Do you want me to sit in the corner and rust, or just fall apart where I'm standing?

I'm not getting you down at all, am I?

Would you like me to go and stick my head in a bucket of water?

Funny, how just when you think life can't possibly get any worse it suddenly does.

----------

I cannot pin-point when exactly the lines appear,
but it seems it appears when there is no evident activity.
and they are quite depressive.
But Where the Hell are those lines comming from?
Anyone knows?

Again I repeat I do not know about "Console"

-Sighter
 
In the unix world, there is a funny app called fortune that prints a different "philosophical" string each time you launch it.
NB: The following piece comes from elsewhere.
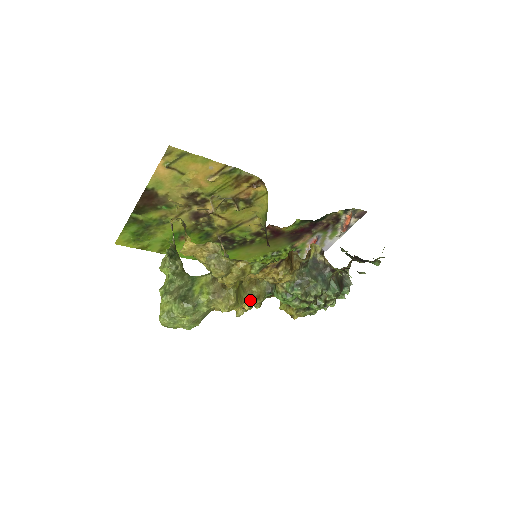
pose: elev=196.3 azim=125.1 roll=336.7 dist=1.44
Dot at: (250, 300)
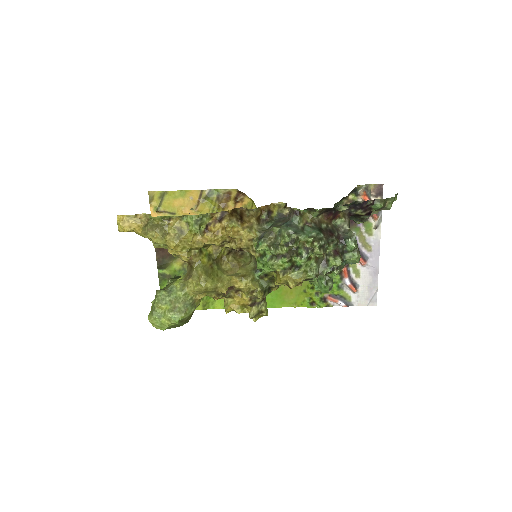
Dot at: (235, 281)
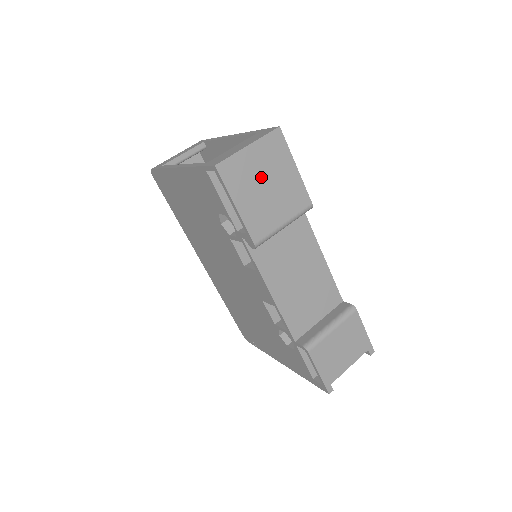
Here are some example of what it can print :
- Which is worse: ignorance or apathy? Who knows? Who cares?
- "Every morning, I get up and look through the 'Forbes' list of the
richest people in America. If I'm not there, I go to work"
-- Robert Orben
- I have yet to see any problem, however complicated, which, when looked
at in the right way, did not become still more complicated.
-- Poul Anderson

I let you discover the others :).

Maybe they have put it in the crontab (the task scheduler) or equivalent under mac OS, I'll try to have a look.
 
I realized after my post that the lines were comming from the system
i am dissapointed that they are not really phylo but rather depressive lines

Like this new one that just appeared:

"Ha, but my life is a box of wormgears."

our OS X is depressed!!!! :-(

thanx

-Sighter
 
Those lines are lines of 'Marvin' the depressive robot from the Hitchhiker's Guide to the Galaxy by Douglas Adams. It's a 'we will miss you, Doug' from Apple, I guess. Douglas Adams was a big fan of Apple computers. He wrote much of the trilogy of five books (HHGG) on his trusty old PowerBook 180.